For India, the results of their third innings labour, when they managed to score 245, meant they set England a target they have never chased down before in Test history. Heading into the final day, the Indian bowlers will have to toil harder on a wearing pitch to pick up the remaining 7 wickets before the hosts knock off the 119 runs needed for series parity. 

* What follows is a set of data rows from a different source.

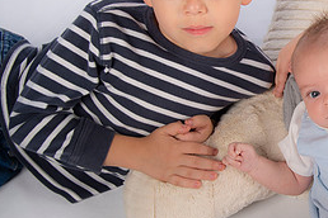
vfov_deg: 13.8
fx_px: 902
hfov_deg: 20.0
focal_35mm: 99
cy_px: 94
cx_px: 332
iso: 100
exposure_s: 1/250
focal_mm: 44
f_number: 5.6
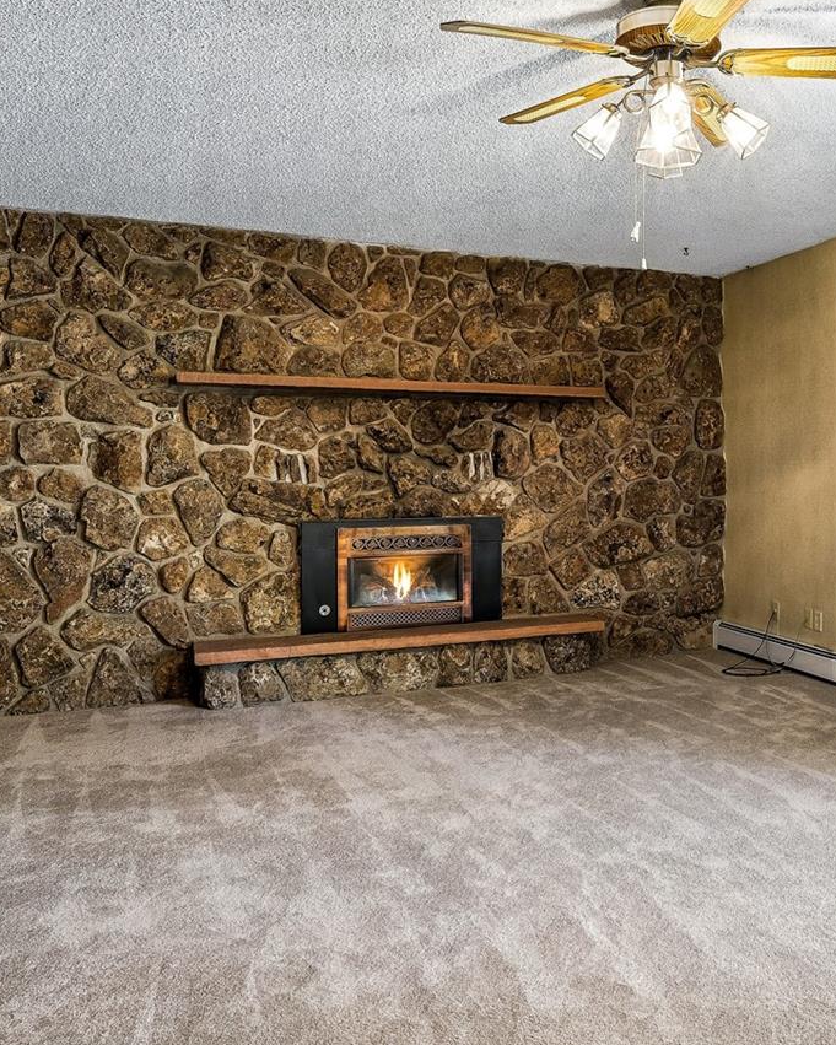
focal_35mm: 31
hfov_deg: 45.5
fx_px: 955
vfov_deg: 57.2
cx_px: 637
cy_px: 452
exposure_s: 1/2.5
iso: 400
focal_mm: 17.5
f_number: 10
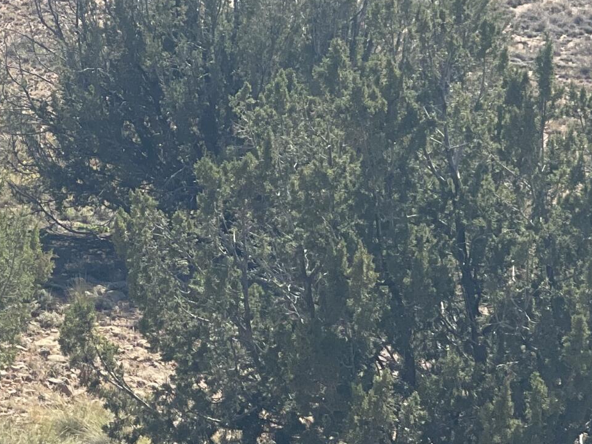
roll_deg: +1.0
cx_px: -148
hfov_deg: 9.8
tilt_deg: -9.8
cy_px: -63
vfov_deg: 7.4
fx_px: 3404
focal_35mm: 199
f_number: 2.2
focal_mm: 7.5
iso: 32
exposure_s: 1/919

When the day began, India lead by 257 runs but their hopes of setting a target north of 400 were thwarted as they lost their last 7 wickets for 92 runs as England made clever use of a short-ball ploy with four wickets falling to it. 

 

Set 378 to chase, England openers, Alex Lees (56) and Zak Crawley (46), made a mad dash for the target and scored at nearly 5.30 runs an over in the first 10 overs as the duo provided a strong foundation with a partnership worth 107. 

 

Post-Tea, Crawley was the first to depart as he left a ball from Jasprit Bumrah that jagged back in late to clip the top of off stump. Ollie Pope lasted just three balls as he nicked off a short of a length delivery in the fourth stump channel off the Indian captain and six balls later, Lees and Root committed harakiri that saw the former run-out at the non-striker's end to leave England reeling at 109-3. 

 

Root and Bairstow each survived a few scares to weather the storm and registered their respective half-centuries to put England in the driver's seat in a historic chase. Root struck nine boundaries for an unbeaten and well-composed 76 while Bairstow continued his stellar form to walk off not out on 72 off just 87 deliveries while hitting 8 boundaries and a six. In the process, Bairstow brought up 10,000 International runs across formats. 

Vikram Rathour, India's batting coach, lamented India's ordinary day with the bat in the post-day press conference: "Today was the day we were ahead. We should have actually batted better and put them out of the game with our batting. But unfortunately we didn't do that."